Reproduce verbatim every line of text in the entries below, omitting the pictures from your output.

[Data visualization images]
- - - -

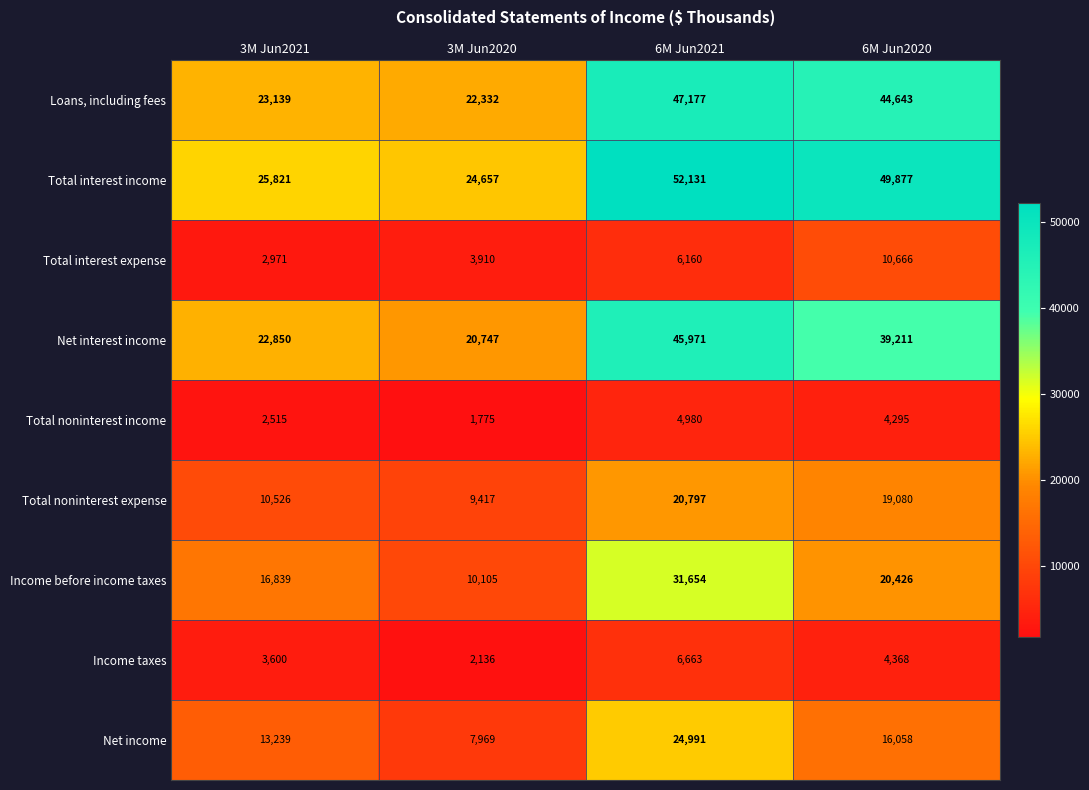

Which series has the largest range (max minus min)?

Total interest income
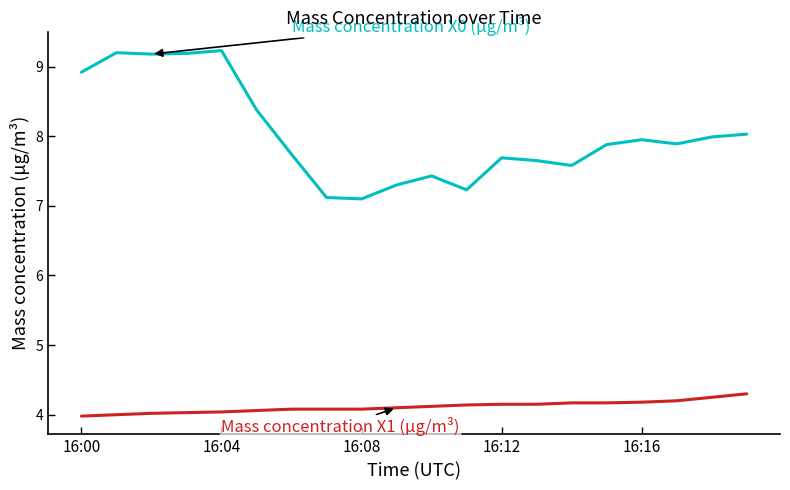

What is the greatest value displayed?

9.2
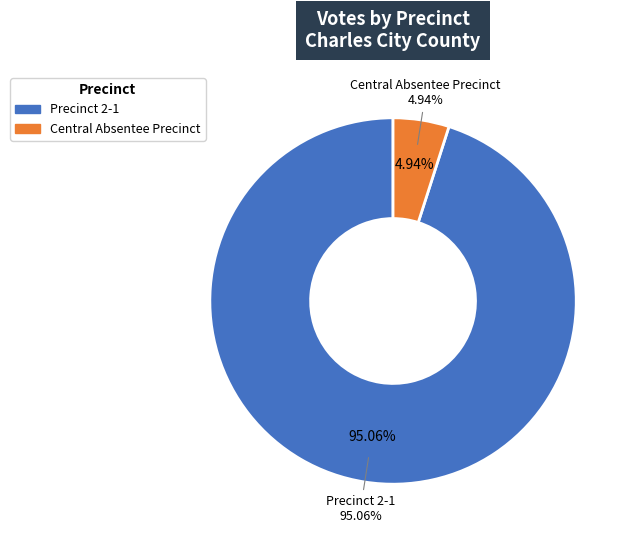

To the nearest percent, what is the difference between the largest and smallest slice percentages?

90%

- - - -

# SOLUTION
Which series has the largest range (max minus min)?

Total interest income

What is the greatest value displayed?

9.2

To the nearest percent, what is the difference between the largest and smallest slice percentages?

90%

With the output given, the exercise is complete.